• _Exercise aim_
As an exercise, copy out the entries exactly as written.

START Data records

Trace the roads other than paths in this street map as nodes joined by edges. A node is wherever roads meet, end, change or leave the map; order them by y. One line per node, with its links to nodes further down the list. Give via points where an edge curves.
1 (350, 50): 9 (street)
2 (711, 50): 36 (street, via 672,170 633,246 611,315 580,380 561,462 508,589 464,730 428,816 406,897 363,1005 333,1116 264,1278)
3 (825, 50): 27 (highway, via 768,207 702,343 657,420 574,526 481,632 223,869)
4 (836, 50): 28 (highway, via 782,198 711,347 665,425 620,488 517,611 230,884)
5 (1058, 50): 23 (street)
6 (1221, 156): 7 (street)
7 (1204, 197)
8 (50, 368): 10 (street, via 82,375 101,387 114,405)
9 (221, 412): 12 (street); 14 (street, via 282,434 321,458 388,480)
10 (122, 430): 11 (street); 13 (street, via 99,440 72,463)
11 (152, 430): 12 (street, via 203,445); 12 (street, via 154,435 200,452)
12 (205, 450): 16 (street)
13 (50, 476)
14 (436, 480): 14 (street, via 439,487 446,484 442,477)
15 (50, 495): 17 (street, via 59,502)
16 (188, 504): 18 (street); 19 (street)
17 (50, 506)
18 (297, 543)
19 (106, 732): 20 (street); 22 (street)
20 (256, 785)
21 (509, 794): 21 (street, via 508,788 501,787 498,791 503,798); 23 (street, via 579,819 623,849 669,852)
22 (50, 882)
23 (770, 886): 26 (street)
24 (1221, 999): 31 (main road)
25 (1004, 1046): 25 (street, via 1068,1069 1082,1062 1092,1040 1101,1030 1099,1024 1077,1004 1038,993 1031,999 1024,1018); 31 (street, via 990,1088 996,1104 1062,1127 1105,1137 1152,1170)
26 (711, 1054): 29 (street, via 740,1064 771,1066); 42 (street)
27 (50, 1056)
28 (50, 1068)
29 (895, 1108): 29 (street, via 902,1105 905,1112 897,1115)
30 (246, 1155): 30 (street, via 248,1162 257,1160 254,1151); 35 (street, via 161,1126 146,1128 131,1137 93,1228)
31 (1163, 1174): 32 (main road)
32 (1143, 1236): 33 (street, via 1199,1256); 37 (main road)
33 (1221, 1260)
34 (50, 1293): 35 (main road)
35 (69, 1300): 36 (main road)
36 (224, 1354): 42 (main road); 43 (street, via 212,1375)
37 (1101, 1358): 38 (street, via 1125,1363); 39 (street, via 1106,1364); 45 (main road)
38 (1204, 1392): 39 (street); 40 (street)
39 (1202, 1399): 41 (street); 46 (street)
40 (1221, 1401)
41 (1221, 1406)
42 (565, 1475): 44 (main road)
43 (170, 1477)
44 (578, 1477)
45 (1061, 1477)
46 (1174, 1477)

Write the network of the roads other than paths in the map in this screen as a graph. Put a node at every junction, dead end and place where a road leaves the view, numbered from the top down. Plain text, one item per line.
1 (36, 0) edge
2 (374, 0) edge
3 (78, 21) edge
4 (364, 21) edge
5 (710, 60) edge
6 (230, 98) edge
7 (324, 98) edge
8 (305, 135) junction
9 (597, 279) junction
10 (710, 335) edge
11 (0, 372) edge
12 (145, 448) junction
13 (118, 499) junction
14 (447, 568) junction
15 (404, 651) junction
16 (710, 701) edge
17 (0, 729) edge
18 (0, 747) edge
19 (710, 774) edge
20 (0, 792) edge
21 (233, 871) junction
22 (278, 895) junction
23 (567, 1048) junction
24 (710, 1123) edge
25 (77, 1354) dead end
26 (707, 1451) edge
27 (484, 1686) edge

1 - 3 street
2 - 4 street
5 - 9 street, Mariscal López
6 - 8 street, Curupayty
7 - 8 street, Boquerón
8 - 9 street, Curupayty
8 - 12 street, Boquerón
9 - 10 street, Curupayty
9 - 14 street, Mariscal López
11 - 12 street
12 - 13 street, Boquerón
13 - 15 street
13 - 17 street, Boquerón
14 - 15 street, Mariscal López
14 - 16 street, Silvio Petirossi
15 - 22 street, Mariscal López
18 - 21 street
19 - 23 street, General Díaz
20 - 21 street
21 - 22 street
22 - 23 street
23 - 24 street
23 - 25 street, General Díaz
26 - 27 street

END Data records

• _Your solution_
Trace the roads other than paths in this street map as nodes joined by edges. A node is wherever roads meet, end, change or leave the map; order them by y. One line per node, with its links to nodes further down the list. Give via points where an edge curves.
1 (350, 50): 9 (street)
2 (711, 50): 36 (street, via 672,170 633,246 611,315 580,380 561,462 508,589 464,730 428,816 406,897 363,1005 333,1116 264,1278)
3 (825, 50): 27 (highway, via 768,207 702,343 657,420 574,526 481,632 223,869)
4 (836, 50): 28 (highway, via 782,198 711,347 665,425 620,488 517,611 230,884)
5 (1058, 50): 23 (street)
6 (1221, 156): 7 (street)
7 (1204, 197)
8 (50, 368): 10 (street, via 82,375 101,387 114,405)
9 (221, 412): 12 (street); 14 (street, via 282,434 321,458 388,480)
10 (122, 430): 11 (street); 13 (street, via 99,440 72,463)
11 (152, 430): 12 (street, via 203,445); 12 (street, via 154,435 200,452)
12 (205, 450): 16 (street)
13 (50, 476)
14 (436, 480): 14 (street, via 439,487 446,484 442,477)
15 (50, 495): 17 (street, via 59,502)
16 (188, 504): 18 (street); 19 (street)
17 (50, 506)
18 (297, 543)
19 (106, 732): 20 (street); 22 (street)
20 (256, 785)
21 (509, 794): 21 (street, via 508,788 501,787 498,791 503,798); 23 (street, via 579,819 623,849 669,852)
22 (50, 882)
23 (770, 886): 26 (street)
24 (1221, 999): 31 (main road)
25 (1004, 1046): 25 (street, via 1068,1069 1082,1062 1092,1040 1101,1030 1099,1024 1077,1004 1038,993 1031,999 1024,1018); 31 (street, via 990,1088 996,1104 1062,1127 1105,1137 1152,1170)
26 (711, 1054): 29 (street, via 740,1064 771,1066); 42 (street)
27 (50, 1056)
28 (50, 1068)
29 (895, 1108): 29 (street, via 902,1105 905,1112 897,1115)
30 (246, 1155): 30 (street, via 248,1162 257,1160 254,1151); 35 (street, via 161,1126 146,1128 131,1137 93,1228)
31 (1163, 1174): 32 (main road)
32 (1143, 1236): 33 (street, via 1199,1256); 37 (main road)
33 (1221, 1260)
34 (50, 1293): 35 (main road)
35 (69, 1300): 36 (main road)
36 (224, 1354): 42 (main road); 43 (street, via 212,1375)
37 (1101, 1358): 38 (street, via 1125,1363); 39 (street, via 1106,1364); 45 (main road)
38 (1204, 1392): 39 (street); 40 (street)
39 (1202, 1399): 41 (street); 46 (street)
40 (1221, 1401)
41 (1221, 1406)
42 (565, 1475): 44 (main road)
43 (170, 1477)
44 (578, 1477)
45 (1061, 1477)
46 (1174, 1477)

Write the network of the roads other than paths in the map in this screen as a graph. Put a node at every junction, dead end and place where a road leaves the view, numbered from the top down. Plain text, one item per line.
1 (36, 0) edge
2 (374, 0) edge
3 (78, 21) edge
4 (364, 21) edge
5 (710, 60) edge
6 (230, 98) edge
7 (324, 98) edge
8 (305, 135) junction
9 (597, 279) junction
10 (710, 335) edge
11 (0, 372) edge
12 (145, 448) junction
13 (118, 499) junction
14 (447, 568) junction
15 (404, 651) junction
16 (710, 701) edge
17 (0, 729) edge
18 (0, 747) edge
19 (710, 774) edge
20 (0, 792) edge
21 (233, 871) junction
22 (278, 895) junction
23 (567, 1048) junction
24 (710, 1123) edge
25 (77, 1354) dead end
26 (707, 1451) edge
27 (484, 1686) edge

1 - 3 street
2 - 4 street
5 - 9 street, Mariscal López
6 - 8 street, Curupayty
7 - 8 street, Boquerón
8 - 9 street, Curupayty
8 - 12 street, Boquerón
9 - 10 street, Curupayty
9 - 14 street, Mariscal López
11 - 12 street
12 - 13 street, Boquerón
13 - 15 street
13 - 17 street, Boquerón
14 - 15 street, Mariscal López
14 - 16 street, Silvio Petirossi
15 - 22 street, Mariscal López
18 - 21 street
19 - 23 street, General Díaz
20 - 21 street
21 - 22 street
22 - 23 street
23 - 24 street
23 - 25 street, General Díaz
26 - 27 street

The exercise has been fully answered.